(SOURCE DATA Opens)

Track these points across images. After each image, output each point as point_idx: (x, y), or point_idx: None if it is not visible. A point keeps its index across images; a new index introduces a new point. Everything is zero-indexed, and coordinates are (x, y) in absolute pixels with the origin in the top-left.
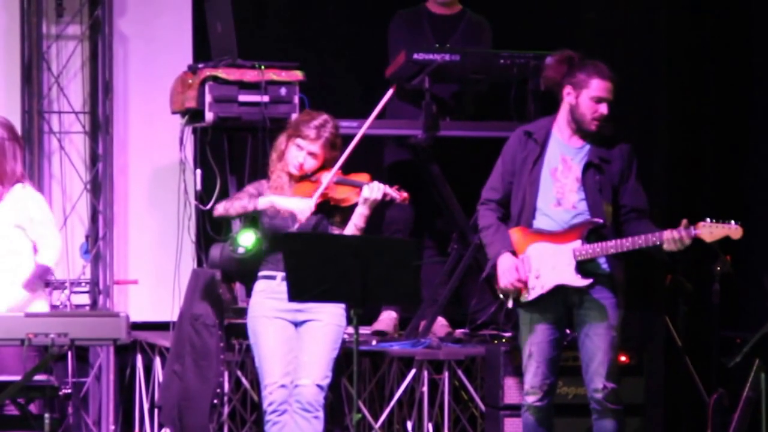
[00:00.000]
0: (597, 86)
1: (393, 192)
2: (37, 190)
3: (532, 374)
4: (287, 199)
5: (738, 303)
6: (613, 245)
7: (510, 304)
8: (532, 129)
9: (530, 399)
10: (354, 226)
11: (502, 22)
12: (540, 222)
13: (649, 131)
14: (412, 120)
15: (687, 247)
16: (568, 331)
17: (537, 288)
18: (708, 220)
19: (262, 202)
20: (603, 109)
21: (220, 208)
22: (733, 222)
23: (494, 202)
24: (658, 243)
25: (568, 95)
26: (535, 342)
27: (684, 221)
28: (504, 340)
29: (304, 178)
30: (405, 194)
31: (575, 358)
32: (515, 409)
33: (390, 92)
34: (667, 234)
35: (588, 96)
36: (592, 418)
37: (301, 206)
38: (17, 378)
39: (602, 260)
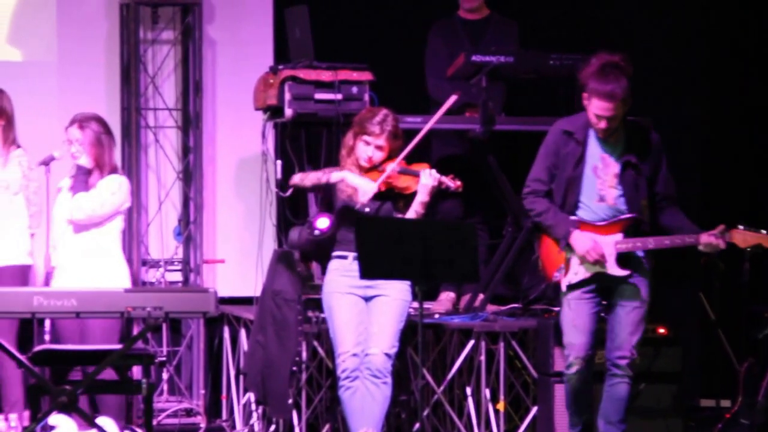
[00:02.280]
0: (596, 105)
1: (448, 180)
2: (129, 180)
3: (576, 346)
4: (357, 177)
5: (766, 281)
6: (652, 242)
7: (568, 280)
8: (572, 128)
9: (572, 369)
10: (414, 211)
11: (536, 23)
12: (582, 214)
13: (686, 124)
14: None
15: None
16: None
17: (580, 273)
18: (741, 227)
19: (335, 176)
20: (602, 124)
21: (296, 178)
22: (764, 231)
23: (542, 192)
24: (694, 244)
25: (584, 101)
26: (576, 316)
27: (721, 227)
28: (553, 314)
29: (371, 168)
30: (459, 182)
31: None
32: (564, 376)
33: (453, 98)
34: (704, 238)
35: (591, 111)
36: (606, 384)
37: (365, 187)
38: (114, 347)
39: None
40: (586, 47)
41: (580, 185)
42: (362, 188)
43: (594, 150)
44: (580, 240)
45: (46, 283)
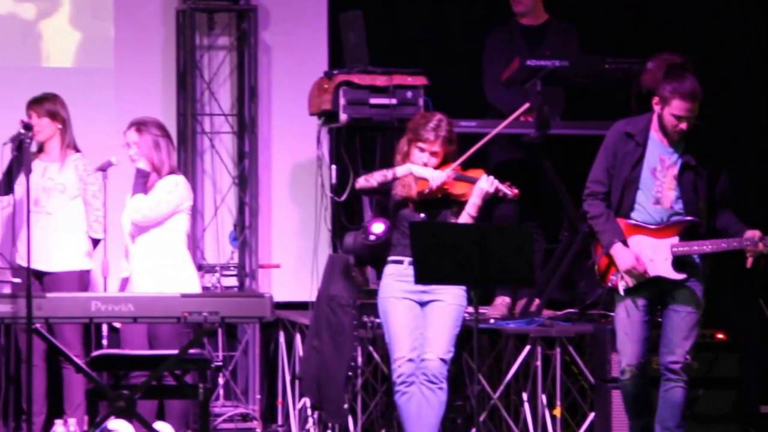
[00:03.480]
0: (677, 106)
1: (504, 188)
2: (185, 180)
3: (627, 354)
4: (423, 168)
5: None
6: (709, 246)
7: (624, 284)
8: (632, 130)
9: (625, 376)
10: (467, 214)
11: (592, 27)
12: (638, 216)
13: (745, 129)
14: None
15: None
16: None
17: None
18: None
19: (401, 170)
20: (683, 125)
21: (361, 181)
22: None
23: (601, 194)
24: (751, 247)
25: (655, 105)
26: (630, 323)
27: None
28: (610, 319)
29: None
30: (516, 190)
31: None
32: None
33: (525, 106)
34: (748, 233)
35: (669, 112)
36: (661, 389)
37: (434, 174)
38: (173, 352)
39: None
40: (644, 51)
41: (637, 187)
42: (431, 176)
43: (653, 152)
44: (622, 256)
45: (121, 290)
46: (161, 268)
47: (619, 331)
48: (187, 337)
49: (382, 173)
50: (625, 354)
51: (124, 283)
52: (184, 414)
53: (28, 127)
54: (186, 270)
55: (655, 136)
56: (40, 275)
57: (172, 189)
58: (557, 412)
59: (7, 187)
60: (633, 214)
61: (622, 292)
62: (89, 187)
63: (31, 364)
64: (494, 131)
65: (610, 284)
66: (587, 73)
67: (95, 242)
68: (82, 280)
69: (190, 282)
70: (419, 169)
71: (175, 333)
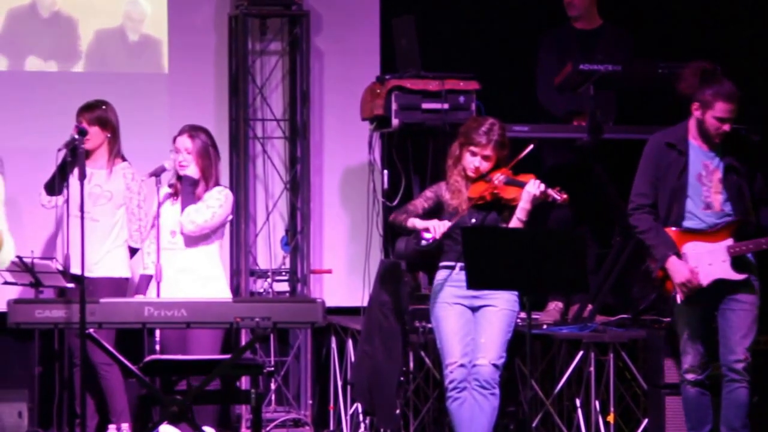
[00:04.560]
0: (721, 108)
1: (554, 193)
2: (231, 193)
3: (691, 355)
4: (423, 222)
5: None
6: (765, 242)
7: (679, 298)
8: (672, 140)
9: (689, 377)
10: (517, 219)
11: (646, 32)
12: (689, 223)
13: None
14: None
15: None
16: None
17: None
18: None
19: (418, 224)
20: (725, 127)
21: (392, 216)
22: None
23: (647, 206)
24: None
25: (696, 110)
26: (692, 325)
27: None
28: (663, 325)
29: (478, 178)
30: (565, 195)
31: None
32: (675, 388)
33: (530, 147)
34: None
35: (712, 116)
36: (724, 390)
37: (435, 225)
38: (223, 357)
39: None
40: (696, 56)
41: (685, 195)
42: (433, 226)
43: (696, 158)
44: (677, 269)
45: (141, 286)
46: (198, 277)
47: (681, 333)
48: (222, 342)
49: (411, 220)
50: (689, 354)
51: (143, 279)
52: (215, 414)
53: (82, 132)
54: (223, 280)
55: (694, 143)
56: (83, 280)
57: (224, 202)
58: (610, 418)
59: (58, 188)
60: (684, 222)
61: (679, 302)
62: (134, 196)
63: (84, 369)
64: (524, 152)
65: (672, 292)
66: (640, 77)
67: (132, 251)
68: (120, 287)
69: (225, 292)
70: (420, 222)
71: (212, 337)
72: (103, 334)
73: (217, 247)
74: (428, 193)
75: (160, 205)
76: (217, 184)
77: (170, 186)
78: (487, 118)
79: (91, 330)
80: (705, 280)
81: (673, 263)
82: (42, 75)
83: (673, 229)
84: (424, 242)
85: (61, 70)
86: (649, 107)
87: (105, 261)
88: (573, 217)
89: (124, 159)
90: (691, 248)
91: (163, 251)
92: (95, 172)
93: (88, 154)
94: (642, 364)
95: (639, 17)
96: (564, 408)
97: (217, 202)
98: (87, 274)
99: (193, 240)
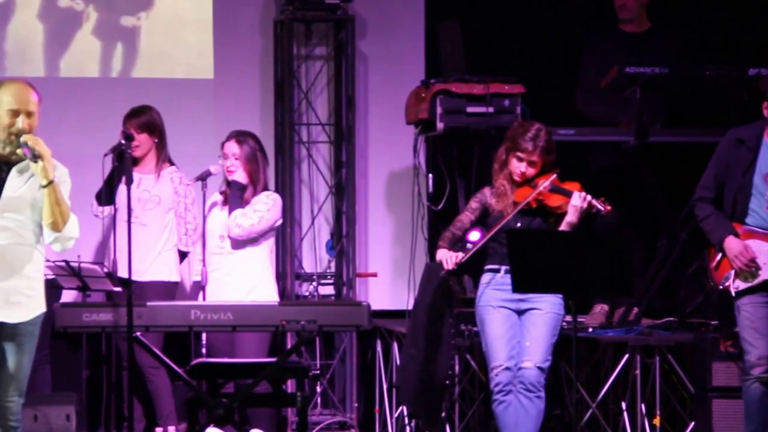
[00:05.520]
0: None
1: (598, 204)
2: (280, 197)
3: (758, 347)
4: (439, 251)
5: None
6: None
7: (736, 286)
8: (745, 136)
9: (757, 370)
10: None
11: (696, 35)
12: (752, 221)
13: None
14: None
15: None
16: None
17: (759, 277)
18: None
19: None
20: None
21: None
22: None
23: (708, 199)
24: None
25: (765, 110)
26: (753, 318)
27: None
28: (711, 328)
29: (524, 183)
30: (609, 207)
31: None
32: (723, 391)
33: (553, 175)
34: None
35: None
36: None
37: (447, 256)
38: (270, 360)
39: None
40: (748, 59)
41: (749, 192)
42: (444, 258)
43: (766, 158)
44: (732, 245)
45: (196, 296)
46: (248, 281)
47: (743, 329)
48: (269, 344)
49: (438, 252)
50: (754, 349)
51: (193, 285)
52: (271, 419)
53: (129, 137)
54: (271, 284)
55: (767, 140)
56: (130, 284)
57: (272, 206)
58: (657, 421)
59: (109, 198)
60: (747, 219)
61: (733, 293)
62: (182, 200)
63: (132, 372)
64: (532, 195)
65: (720, 287)
66: (687, 80)
67: (182, 255)
68: (169, 291)
69: (272, 296)
70: (438, 253)
71: (259, 340)
72: (150, 338)
73: (266, 252)
74: (473, 204)
75: (206, 209)
76: (265, 188)
77: (221, 193)
78: (533, 124)
79: (138, 333)
80: (746, 281)
81: (729, 241)
82: (87, 81)
83: (737, 224)
84: (469, 245)
85: (107, 76)
86: (704, 110)
87: (154, 265)
88: (618, 221)
89: (171, 163)
90: (750, 244)
91: (212, 255)
92: (143, 176)
93: (136, 160)
94: (688, 367)
95: (688, 20)
96: (609, 411)
97: (264, 206)
98: (136, 278)
99: (240, 244)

(SOURCE DATA Closes)

When you transcribe the entries, reproduce each line exactly and skip any picture.

--- ANSWER ---
Track these points across images. After each image, output each point as point_idx: (x, y), or point_idx: None if it is not visible. A point keeps its index across images; a new index introduces a new point. Everything is zero-indexed, and coordinates are (x, y) in absolute pixels with the origin in the top-left.
[00:00.000]
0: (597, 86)
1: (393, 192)
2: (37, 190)
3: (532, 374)
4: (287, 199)
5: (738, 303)
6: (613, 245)
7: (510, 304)
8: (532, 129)
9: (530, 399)
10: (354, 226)
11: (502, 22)
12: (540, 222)
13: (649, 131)
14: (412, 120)
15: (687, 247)
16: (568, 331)
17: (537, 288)
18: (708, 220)
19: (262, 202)
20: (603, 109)
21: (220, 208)
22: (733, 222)
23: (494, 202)
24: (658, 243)
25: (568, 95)
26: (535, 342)
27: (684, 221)
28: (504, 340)
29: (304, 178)
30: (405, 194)
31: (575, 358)
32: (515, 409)
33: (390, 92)
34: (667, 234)
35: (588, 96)
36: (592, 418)
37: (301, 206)
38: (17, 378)
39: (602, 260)
[00:02.280]
0: (596, 105)
1: (448, 180)
2: (129, 180)
3: (576, 346)
4: (357, 177)
5: (766, 281)
6: (652, 242)
7: (568, 280)
8: (572, 128)
9: (572, 369)
10: (414, 211)
11: (536, 23)
12: (582, 214)
13: (686, 124)
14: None
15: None
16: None
17: (580, 273)
18: (741, 227)
19: (335, 176)
20: (602, 124)
21: (296, 178)
22: (764, 231)
23: (542, 192)
24: (694, 244)
25: (584, 101)
26: (576, 316)
27: (721, 227)
28: (553, 314)
29: (371, 168)
30: (459, 182)
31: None
32: (564, 376)
33: (453, 98)
34: (704, 238)
35: (591, 111)
36: (606, 384)
37: (365, 187)
38: (114, 347)
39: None
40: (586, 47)
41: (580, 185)
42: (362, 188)
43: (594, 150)
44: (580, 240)
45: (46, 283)
[00:03.480]
0: (677, 106)
1: (504, 188)
2: (185, 180)
3: (627, 354)
4: (423, 168)
5: None
6: (709, 246)
7: (624, 284)
8: (632, 130)
9: (625, 376)
10: (467, 214)
11: (592, 27)
12: (638, 216)
13: (745, 129)
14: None
15: None
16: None
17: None
18: None
19: (401, 170)
20: (683, 125)
21: (361, 181)
22: None
23: (601, 194)
24: (751, 247)
25: (655, 105)
26: (630, 323)
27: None
28: (610, 319)
29: None
30: (516, 190)
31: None
32: None
33: (525, 106)
34: (748, 233)
35: (669, 112)
36: (661, 389)
37: (434, 174)
38: (173, 352)
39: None
40: (644, 51)
41: (637, 187)
42: (431, 176)
43: (653, 152)
44: (622, 256)
45: (121, 290)
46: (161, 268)
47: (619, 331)
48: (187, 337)
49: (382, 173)
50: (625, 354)
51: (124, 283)
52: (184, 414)
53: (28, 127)
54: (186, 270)
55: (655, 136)
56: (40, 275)
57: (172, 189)
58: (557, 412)
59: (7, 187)
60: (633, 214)
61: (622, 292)
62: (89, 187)
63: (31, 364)
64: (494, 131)
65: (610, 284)
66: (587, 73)
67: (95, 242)
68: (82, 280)
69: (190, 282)
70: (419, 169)
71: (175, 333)
[00:04.560]
0: (721, 108)
1: (554, 193)
2: (231, 193)
3: (691, 355)
4: (423, 222)
5: None
6: (765, 242)
7: (679, 298)
8: (672, 140)
9: (689, 377)
10: (517, 219)
11: (646, 32)
12: (689, 223)
13: None
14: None
15: None
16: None
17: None
18: None
19: (418, 224)
20: (725, 127)
21: (392, 216)
22: None
23: (647, 206)
24: None
25: (696, 110)
26: (692, 325)
27: None
28: (663, 325)
29: (478, 178)
30: (565, 195)
31: None
32: (675, 388)
33: (530, 147)
34: None
35: (712, 116)
36: (724, 390)
37: (435, 225)
38: (223, 357)
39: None
40: (696, 56)
41: (685, 195)
42: (433, 226)
43: (696, 158)
44: (677, 269)
45: (141, 286)
46: (198, 277)
47: (681, 333)
48: (222, 342)
49: (411, 220)
50: (689, 354)
51: (143, 279)
52: (215, 414)
53: (82, 132)
54: (223, 280)
55: (694, 143)
56: (83, 280)
57: (224, 202)
58: (610, 418)
59: (58, 188)
60: (684, 222)
61: (679, 302)
62: (134, 196)
63: (84, 369)
64: (524, 152)
65: (672, 292)
66: (640, 77)
67: (132, 251)
68: (120, 287)
69: (225, 292)
70: (420, 222)
71: (212, 337)
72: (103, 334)
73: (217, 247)
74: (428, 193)
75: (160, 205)
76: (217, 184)
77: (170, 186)
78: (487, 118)
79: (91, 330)
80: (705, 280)
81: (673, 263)
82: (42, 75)
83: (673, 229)
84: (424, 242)
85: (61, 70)
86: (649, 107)
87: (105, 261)
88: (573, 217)
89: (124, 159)
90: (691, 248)
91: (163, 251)
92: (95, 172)
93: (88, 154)
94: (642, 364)
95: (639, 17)
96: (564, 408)
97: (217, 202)
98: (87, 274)
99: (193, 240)
[00:05.520]
0: None
1: (598, 204)
2: (280, 197)
3: (758, 347)
4: (439, 251)
5: None
6: None
7: (736, 286)
8: (745, 136)
9: (757, 370)
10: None
11: (696, 35)
12: (752, 221)
13: None
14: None
15: None
16: None
17: (759, 277)
18: None
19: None
20: None
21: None
22: None
23: (708, 199)
24: None
25: (765, 110)
26: (753, 318)
27: None
28: (711, 328)
29: (524, 183)
30: (609, 207)
31: None
32: (723, 391)
33: (553, 175)
34: None
35: None
36: None
37: (447, 256)
38: (270, 360)
39: None
40: (748, 59)
41: (749, 192)
42: (444, 258)
43: (766, 158)
44: (732, 245)
45: (196, 296)
46: (248, 281)
47: (743, 329)
48: (269, 344)
49: (438, 252)
50: (754, 349)
51: (193, 285)
52: (271, 419)
53: (129, 137)
54: (271, 284)
55: (767, 140)
56: (130, 284)
57: (272, 206)
58: (657, 421)
59: (109, 198)
60: (747, 219)
61: (733, 293)
62: (182, 200)
63: (132, 372)
64: (532, 195)
65: (720, 287)
66: (687, 80)
67: (182, 255)
68: (169, 291)
69: (272, 296)
70: (438, 253)
71: (259, 340)
72: (150, 338)
73: (266, 252)
74: (473, 204)
75: (206, 209)
76: (265, 188)
77: (221, 193)
78: (533, 124)
79: (138, 333)
80: (746, 281)
81: (729, 241)
82: (87, 81)
83: (737, 224)
84: (469, 245)
85: (107, 76)
86: (704, 110)
87: (154, 265)
88: (618, 221)
89: (171, 163)
90: (750, 244)
91: (212, 255)
92: (143, 176)
93: (136, 160)
94: (688, 367)
95: (688, 20)
96: (609, 411)
97: (264, 206)
98: (136, 278)
99: (240, 244)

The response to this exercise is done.